We've found that the current economic crisis has so many negative components that it justifies a new term: Vorteconomics. Defined as spiraling, high-speed economic change in which fixed economic conditions cannot keep up with those rapidly spiraling conditions.
To be more clear, rapidly rising fuel costs are, like a tornado, swallowing up everything that has pricing flexibility, such as food, transportation, clothing and those consumables which are frequent purchases by consumers. More fixed goods, such as automobiles, household appliances, and other large purchase items. Such fixed prices are usually inventory items which are less affected by today's fuel prices and are, as a result, less likely to be subject to price increases due to fuel costs.
The vortex comes from the fact that fuel costs are not necessarily rising on speculation or due to high use, foreign price fixing or other external forces. Rather, fuel costs are rising in large part due to the devaluation of the US Dollar. That spiral seems, like a tornado, to be a destructive, and unstoppable and destructive storm which must dissipate on its own and cannot be controlled.
The Dollar is devaluing from a number of factors, and ironically, from the price of fuel, each factor feeding the other. Real estate values, a core of US economic valuation, are dropping at alarming speed, and the public is cutting back on spending. Other factors contributing are high rates of default. Bankruptcies are rising rapidly, and the public is failing to pay bills to creditors in alarming number.
The business credit crunch is having an extremely negative impact on the economy. Without the ability to borrow, businesses are having a very tough time paying bills and staff and are failing, defaulting on taxes due to the states in which they operate. The states, depending on corporate franchise taxes, are in fact losing so much money that they're now looking for new tax revenues to make up for shortfalls.

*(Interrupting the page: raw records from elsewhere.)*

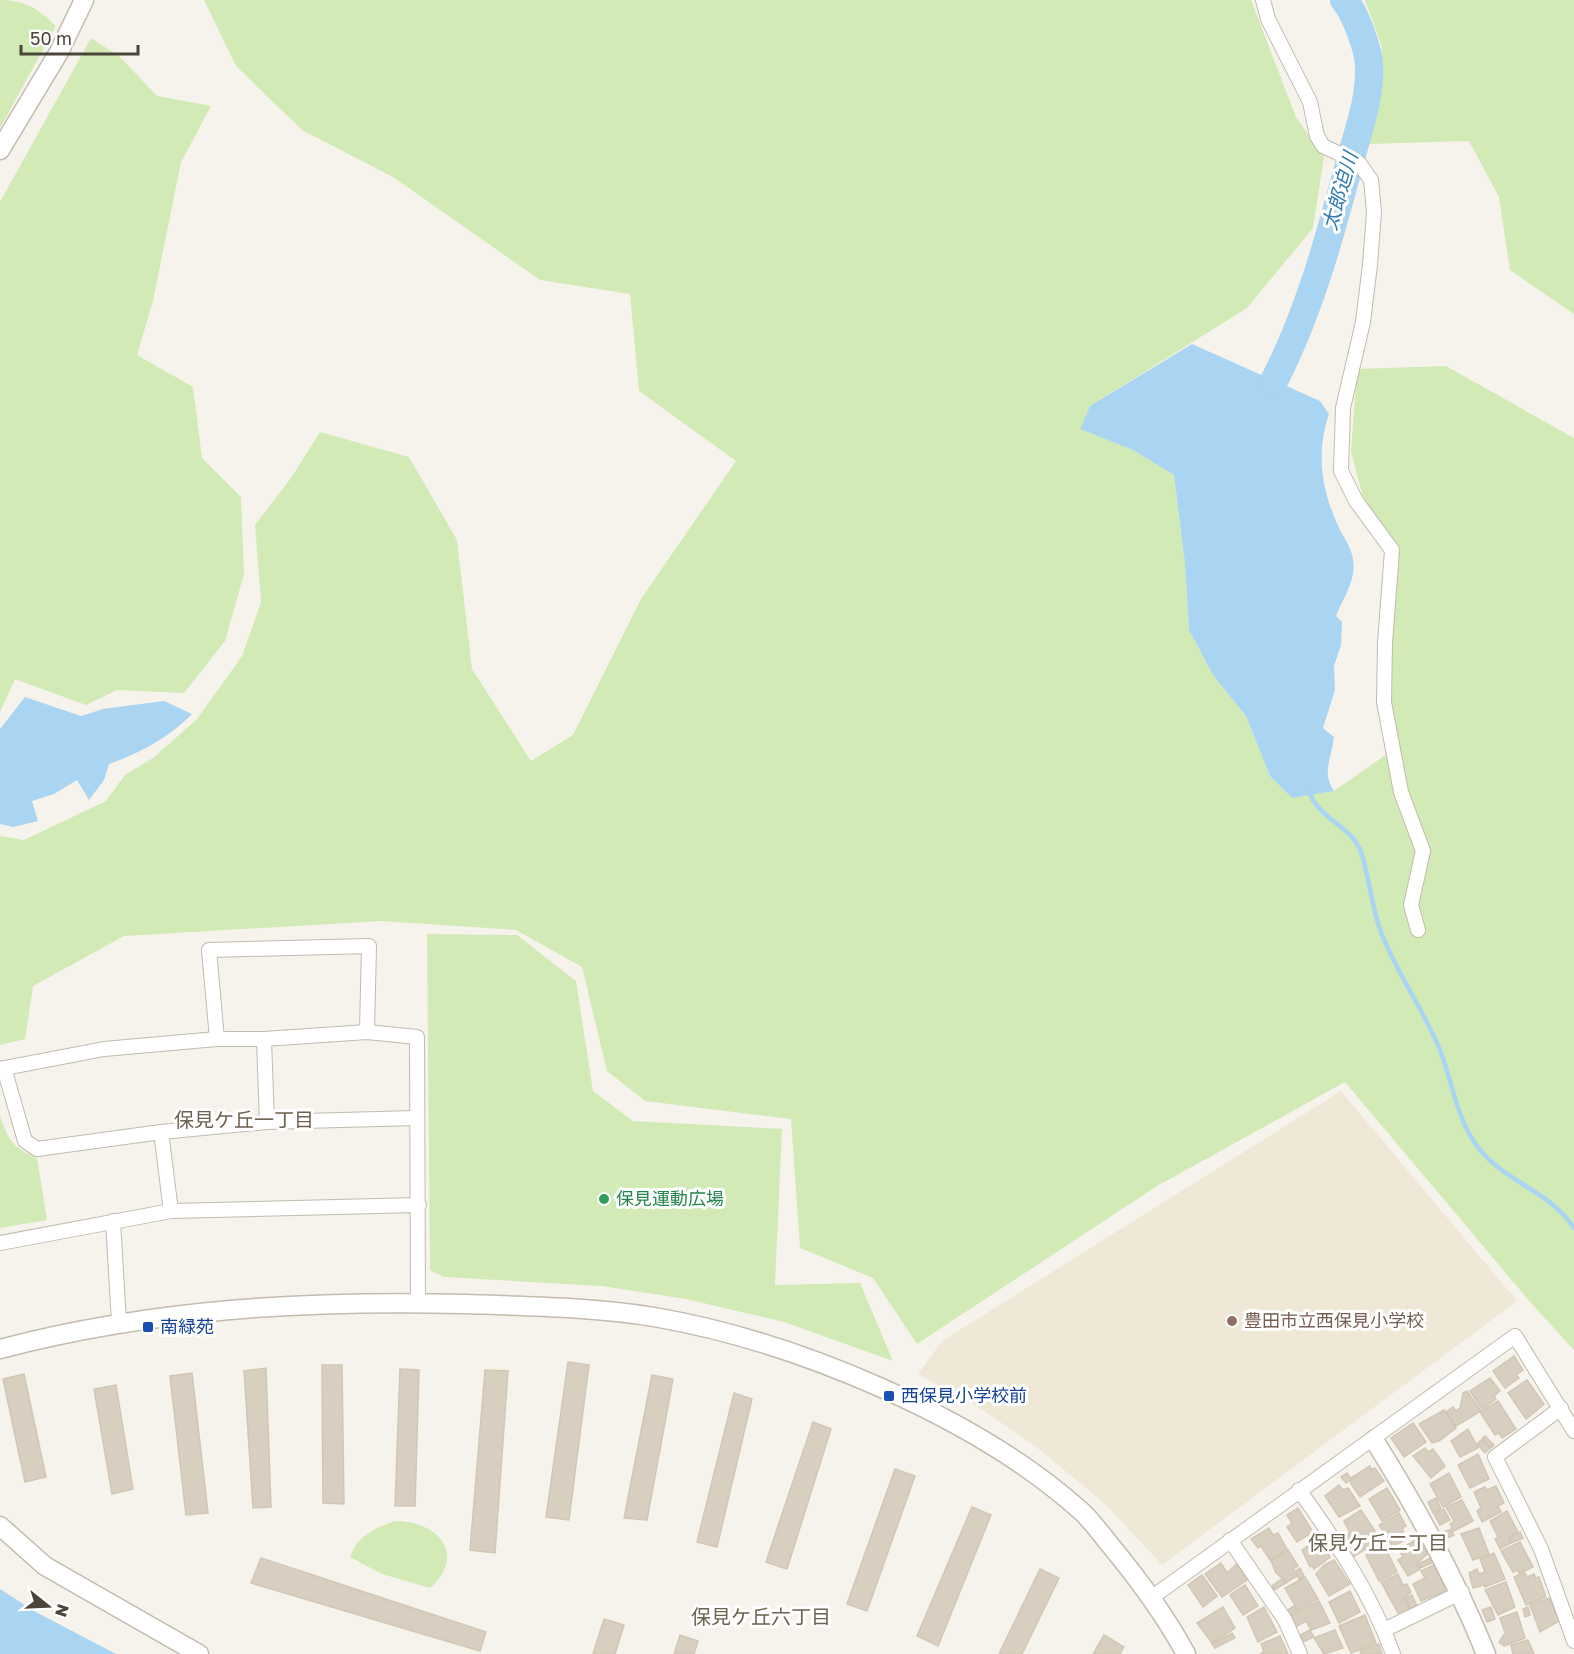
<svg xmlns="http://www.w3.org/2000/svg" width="1574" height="1654" viewBox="0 0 1574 1654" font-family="'Golos Text','Noto Sans JP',sans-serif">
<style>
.education{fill:#efe8d6}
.green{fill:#d2eab5}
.water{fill:#a9d4f2}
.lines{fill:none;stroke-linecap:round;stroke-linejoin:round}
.stream{stroke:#a9d4f2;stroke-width:4.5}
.river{stroke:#a9d4f2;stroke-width:28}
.building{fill:#d8cfc1;stroke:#d3c7b4;stroke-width:1.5}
.minor-casing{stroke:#c2bbae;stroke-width:16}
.tertiary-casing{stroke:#c2bbae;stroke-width:21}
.minor{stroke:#fff;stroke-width:14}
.tertiary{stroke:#fff;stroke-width:18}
.leisure-dot{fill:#2e9e5b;stroke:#fff;stroke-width:2}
.education-dot{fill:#8d6e63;stroke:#fff;stroke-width:2}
.transit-dot{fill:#1a4fb4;stroke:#fff;stroke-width:2}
.labels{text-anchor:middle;stroke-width:6;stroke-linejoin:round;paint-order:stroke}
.leisure-label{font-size:18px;fill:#27864d;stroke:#fff;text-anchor:start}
.education-label{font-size:18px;fill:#785e54;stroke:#fff;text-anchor:start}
.transit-label{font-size:18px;fill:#164399;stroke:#fff;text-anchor:start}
.water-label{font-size:20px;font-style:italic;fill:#2e7ab2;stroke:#fff}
.neighbourhood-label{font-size:20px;fill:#6e6250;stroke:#fff}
</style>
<rect width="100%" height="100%" fill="#f6f3ec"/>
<polygon class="education" points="1341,1091 1517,1301 1162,1565 1104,1503 1035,1446 978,1407 918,1374 942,1341"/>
<g class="green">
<path d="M0 0C26 0 38 9 56 26L0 128Z"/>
<polygon points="204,0 1251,0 1296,117 1324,157 1313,228 1247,308 1090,406 1080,429 1133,450 1174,475 1185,564 1189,630 1213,675 1246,716 1270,776 1292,798 1334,791 1397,747 1386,702 1398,548 1363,497 1351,452 1357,369 1446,366 1574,438 1574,1350 1531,1303 1345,1082 1157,1186 917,1344 873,1278 800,1248 791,1119 645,1101 607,1071 582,967 516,930 381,921 124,936 33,986 25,1039 0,1045 0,836 24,840 106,801 125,775 153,758 197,719 242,656 261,602 255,525 291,478 320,432 409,457 457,540 472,669 531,761 573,735 641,599 736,461 639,391 630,294 540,280 393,177 302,130 236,66"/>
<polygon points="1365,0 1574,0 1574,314 1510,270 1499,197 1469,141 1367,144 1382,47"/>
<polygon points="91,38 120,57 157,96 211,106 181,162 153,301 137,355 193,387 202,458 241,497 244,574 225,641 184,693 117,690 86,705 15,679 0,712 0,202"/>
<polygon points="427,934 517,935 576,981 593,1091 633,1121 782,1129 775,1285 860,1283 893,1361 784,1322 686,1299 602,1286 444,1277 430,1270"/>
<path d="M0 1116C9 1141 12 1147 37 1158L47 1220 0 1228Z"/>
<path d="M395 1521C437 1521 468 1554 430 1588L382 1574 350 1557C357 1536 375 1528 395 1521Z"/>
</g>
<g class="water">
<path d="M1192 344 1320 401 1329 414C1316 453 1321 488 1338 526 1343 537 1351 546 1353 559 1357 579 1343 598 1336 616L1342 622 1341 645 1334 666 1335 690 1323 728 1334 737C1332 757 1321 773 1334 791L1292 798 1270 776 1246 716 1213 675 1189 630 1185 564 1174 475 1133 450 1080 429 1090 406Z"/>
<path d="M25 697 81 716 103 709 164 701 192 714C168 738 142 752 109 764L104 780 89 800 77 780 54 794 32 801 38 821 13 827 0 824V729Z"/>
<polygon points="0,1589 34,1611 116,1654 0,1654"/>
</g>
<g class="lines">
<path class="stream" d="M1309 791C1317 818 1352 826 1361 852 1371 883 1372 915 1386 944 1402 981 1425 1013 1440 1050 1452 1080 1456 1116 1475 1143 1500 1181 1550 1190 1574 1228"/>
<path class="river" d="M1274 381C1309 313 1329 239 1349 165 1357 134 1370 101 1369 67 1369 50 1355 12 1344 0"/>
</g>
<g class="building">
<polygon points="1514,1356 1523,1370 1516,1375 1519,1378 1505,1388 1493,1371"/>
<polygon points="568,1362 589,1365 569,1520 546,1517"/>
<polygon points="322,1365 342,1365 344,1504 323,1503"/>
<polygon points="266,1368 271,1507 253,1508 244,1371"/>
<polygon points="400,1369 419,1370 415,1506 395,1506"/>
<polygon points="485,1370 508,1371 495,1553 470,1550"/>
<polygon points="192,1373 208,1513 186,1515 170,1376"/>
<polygon points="24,1374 46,1477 25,1482 3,1379"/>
<polygon points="652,1375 673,1379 647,1520 624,1518"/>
<polygon points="1490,1378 1500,1391 1494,1396 1496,1399 1482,1409 1470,1391"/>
<polygon points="1527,1380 1544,1404 1526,1419 1508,1393"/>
<polygon points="116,1385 133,1489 112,1494 94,1389"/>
<polygon points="1467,1391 1481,1411 1456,1426 1446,1412 1453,1407 1456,1411 1460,1408 1463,1393"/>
<polygon points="734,1393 752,1399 717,1547 697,1542"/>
<polygon points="1498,1401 1516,1429 1502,1438 1499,1433 1495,1435 1480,1412"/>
<polygon points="1444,1410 1456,1428 1439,1441 1432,1443 1419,1424"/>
<polygon points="813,1422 831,1429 787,1569 766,1562"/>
<polygon points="1413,1423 1426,1442 1404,1457 1391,1438"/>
<polygon points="1468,1429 1478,1448 1460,1457 1451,1441"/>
<polygon points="1485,1436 1494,1445 1491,1448 1482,1439"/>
<polygon points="1481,1440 1490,1448 1485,1453 1477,1444"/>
<polygon points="1425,1448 1428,1452 1433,1449 1445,1466 1431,1478 1413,1456"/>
<polygon points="1478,1454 1489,1479 1470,1488 1458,1465"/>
<polygon points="1370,1466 1371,1469 1375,1468 1384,1481 1360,1497 1350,1482 1351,1478"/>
<polygon points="895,1469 915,1476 867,1611 847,1604"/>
<polygon points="1347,1473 1351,1479 1346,1483 1341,1477"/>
<polygon points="1449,1473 1461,1497 1443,1507 1430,1484"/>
<polygon points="1339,1485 1343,1490 1348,1488 1360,1506 1339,1517 1325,1496"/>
<polygon points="1496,1486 1504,1503 1498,1506 1501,1512 1482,1522 1477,1511 1481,1508 1474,1492 1485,1487 1487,1490"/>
<polygon points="1387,1488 1400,1510 1382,1521 1369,1499"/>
<polygon points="1436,1498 1441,1509 1433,1513 1428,1502"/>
<polygon points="1462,1500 1473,1521 1454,1531 1450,1524 1454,1521 1446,1507"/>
<polygon points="972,1507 991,1515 938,1646 917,1636"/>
<polygon points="1298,1508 1313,1532 1297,1542 1287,1527 1292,1523 1287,1515"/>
<polygon points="1444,1509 1450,1520 1440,1525 1434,1514"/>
<polygon points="1361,1510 1375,1531 1367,1536 1368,1539 1349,1549 1342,1538 1350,1533 1344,1521"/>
<polygon points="1507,1511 1518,1532 1508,1537 1511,1543 1500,1549 1495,1539 1498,1537 1490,1521"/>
<polygon points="1399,1513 1406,1526 1403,1527 1403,1533 1406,1539 1393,1547 1379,1525"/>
<polygon points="1269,1528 1273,1535 1278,1533 1287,1549 1270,1560 1261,1546 1258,1548 1251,1539"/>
<polygon points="1479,1528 1489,1554 1473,1560 1461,1534"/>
<polygon points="1451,1529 1454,1535 1447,1538 1444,1532"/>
<polygon points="1520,1532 1523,1538 1511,1543 1509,1538"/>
<polygon points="1417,1539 1428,1553 1417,1564 1420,1569 1408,1576 1398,1560 1403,1557 1399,1550"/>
<polygon points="1369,1540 1372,1545 1353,1557 1349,1552"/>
<polygon points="1382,1541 1397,1572 1379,1581 1366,1555 1374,1551 1372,1546"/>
<polygon points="1314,1542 1319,1548 1323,1546 1330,1557 1314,1569 1312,1565 1310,1567 1302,1550"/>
<polygon points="1520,1542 1533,1567 1519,1574 1518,1570 1513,1572 1501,1551"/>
<polygon points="1288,1550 1298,1566 1293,1569 1297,1576 1287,1582 1276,1573 1271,1561"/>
<polygon points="1494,1553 1505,1579 1485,1587 1484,1585 1473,1588 1469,1573 1477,1569 1479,1574 1485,1572 1480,1559"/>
<polygon points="1432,1557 1434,1562 1420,1568 1419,1564"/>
<polygon points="261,1558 486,1632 480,1651 251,1583"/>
<polygon points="1334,1560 1350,1584 1329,1596 1316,1574 1324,1565"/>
<polygon points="1221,1563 1227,1573 1237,1564 1247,1580 1222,1597 1205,1574"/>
<polygon points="1434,1565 1444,1583 1445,1591 1421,1601 1413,1584 1425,1578 1421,1571"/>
<polygon points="1300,1568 1304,1576 1299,1579 1296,1571"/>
<polygon points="1040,1569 1059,1578 1022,1654 999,1654"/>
<polygon points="1525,1573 1527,1577 1534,1574 1536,1578 1539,1577 1546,1597 1526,1605 1514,1577"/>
<polygon points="1398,1574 1403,1585 1407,1584 1411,1592 1404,1598 1409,1608 1398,1613 1381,1582"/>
<polygon points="1202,1575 1217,1596 1203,1607 1188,1585"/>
<polygon points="1305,1577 1318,1599 1298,1611 1285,1588"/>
<polygon points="1283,1578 1286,1583 1274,1590 1272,1586"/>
<polygon points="1506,1582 1515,1607 1498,1615 1485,1590"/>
<polygon points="1245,1585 1258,1606 1243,1615 1230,1595"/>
<polygon points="1350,1591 1360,1612 1339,1623 1329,1602"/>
<polygon points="1412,1595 1417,1606 1410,1609 1405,1598"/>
<polygon points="1550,1598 1559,1621 1540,1632 1530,1605"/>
<polygon points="1319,1601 1330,1623 1311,1630 1306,1621 1295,1627 1290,1617"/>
<polygon points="1294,1606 1297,1611 1289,1616 1286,1611"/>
<polygon points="1223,1607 1235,1628 1212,1643 1197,1623"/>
<polygon points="1264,1607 1277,1632 1258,1642 1247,1617"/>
<polygon points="1491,1607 1495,1619 1487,1622 1482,1610"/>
<polygon points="1528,1607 1530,1615 1525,1617 1523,1609"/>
<polygon points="1517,1612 1525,1638 1504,1646 1499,1642 1505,1633 1500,1618"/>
<polygon points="1365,1615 1376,1643 1351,1653 1339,1626"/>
<polygon points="604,1619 624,1625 615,1654 593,1654"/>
<polygon points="1310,1630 1314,1637 1303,1642 1300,1635"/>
<polygon points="1335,1630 1343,1648 1324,1654 1314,1638"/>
<polygon points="1232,1633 1235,1638 1215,1648 1212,1644"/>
<polygon points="680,1635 698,1641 694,1654 674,1654"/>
<polygon points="1104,1635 1124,1647 1120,1654 1093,1654"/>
<polygon points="1280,1636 1288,1654 1260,1654 1264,1652 1261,1644"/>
<polygon points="1528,1640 1534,1654 1513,1654 1511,1645"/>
<polygon points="1379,1644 1382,1654 1361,1654 1360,1651"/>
</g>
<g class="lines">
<g class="minor-casing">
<g id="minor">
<polyline points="1263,0 1268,19 1310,102 1317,136 1323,146 1359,163 1371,180 1374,212 1370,265 1363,322 1343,408 1341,471 1356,501 1392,550 1385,643 1384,702 1401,792 1423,851 1411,905 1418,930"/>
<polyline points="217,1039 209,950 369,946 367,1032"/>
<polyline points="264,1039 267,1122"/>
<polyline points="4,1068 25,1141 37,1149 161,1132 267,1122 416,1118"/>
<polyline points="0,1069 104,1049 217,1039 264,1039 367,1032 417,1037 418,1303"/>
<polyline points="161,1132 171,1211"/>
<polyline points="113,1221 119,1322"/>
<polyline points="0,1243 171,1211 419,1205"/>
<polyline points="1561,1408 1495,1457 1541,1549 1574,1641"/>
<path d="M1299 1490C1335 1540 1372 1595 1393 1654"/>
<polyline points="1230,1540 1285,1620 1300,1654"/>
<polyline points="1151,1598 1515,1336 1574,1431"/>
<polyline points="1384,1630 1462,1592"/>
</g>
</g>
<g class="tertiary-casing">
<g id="tertiary">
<polyline points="0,150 59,52 84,0"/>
<path d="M0 1349C152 1309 307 1300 464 1304 527 1306 591 1307 654 1317 794 1341 975 1416 1081 1511 1092 1521 1101 1534 1111 1546 1139 1580 1165 1615 1186 1654"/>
<path d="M1374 1440C1418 1510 1455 1577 1486 1654"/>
<polyline points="0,1526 45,1566 199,1654"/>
</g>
</g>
<use href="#minor" class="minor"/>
<use href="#tertiary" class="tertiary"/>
</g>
<circle class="leisure-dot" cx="604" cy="1199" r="6"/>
<circle class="education-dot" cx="1232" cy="1321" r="6"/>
<g class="transit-dot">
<rect x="142" y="1321" width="12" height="12" rx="3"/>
<rect x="883" y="1390" width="12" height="12" rx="3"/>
</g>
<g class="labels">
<g class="leisure-label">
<text x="616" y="1205">保見運動広場</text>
</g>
<g class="education-label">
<text x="1244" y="1327">豊田市立西保見小学校</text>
</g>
<g class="transit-label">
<text x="160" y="1333">南緑苑</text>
<text x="901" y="1402">西保見小学校前</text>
</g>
<g class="water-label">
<text transform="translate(1340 191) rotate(-74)" y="7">太郎迫川</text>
</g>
<g class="neighbourhood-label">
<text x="244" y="1127">保見ケ丘一丁目</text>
<text x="1378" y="1550">保見ケ丘二丁目</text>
<text x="761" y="1624">保見ケ丘六丁目</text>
</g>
</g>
<g transform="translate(48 1606) rotate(108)" stroke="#ffffff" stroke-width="4.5" paint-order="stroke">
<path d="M0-4.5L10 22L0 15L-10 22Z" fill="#4b4439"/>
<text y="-9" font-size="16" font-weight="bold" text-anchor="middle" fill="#4b4439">N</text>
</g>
<path d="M21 45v9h117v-9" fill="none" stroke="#4b4439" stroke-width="3"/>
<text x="30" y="45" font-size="18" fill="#4b4439" stroke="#ffffff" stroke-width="4.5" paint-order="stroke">50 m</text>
</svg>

As prices and other costs of living rise, individual income is not keeping pace, making it more difficult for the average citizen and consumer to keep pace with the vortex of price rises. Companies are having an equally difficult time. Airlines, for example, like Delta, posting more than $6 Billion in losses, largely the result of fuel price increases. The airlines cannot price tickets based on fuel cost compared to aircraft occupancy, so they are subsidizing the cost of empty seats. Because the ticket prices remain fixed until another fuel surcharge can be implemented, airlines lose money.
Shippers, on the other hand, can pass along fuel costs quickly, raising the price of shipped products, including essential consumables like food and beverage items. As daily consumables rise in price, the cost of living rises accordingly, and these cost increases mean that consumers must prioritize whether to feed their family or pay bills. Naturally, there's not much choice in the matter.
Vorteconomics is an interesting dynamic, as it is self-perpetuating. It will eventually run its course, and will resolve, however, many factors in the economy must change, the key to all of them being solid economic reform and the resolution of the mortgage and business lending crises.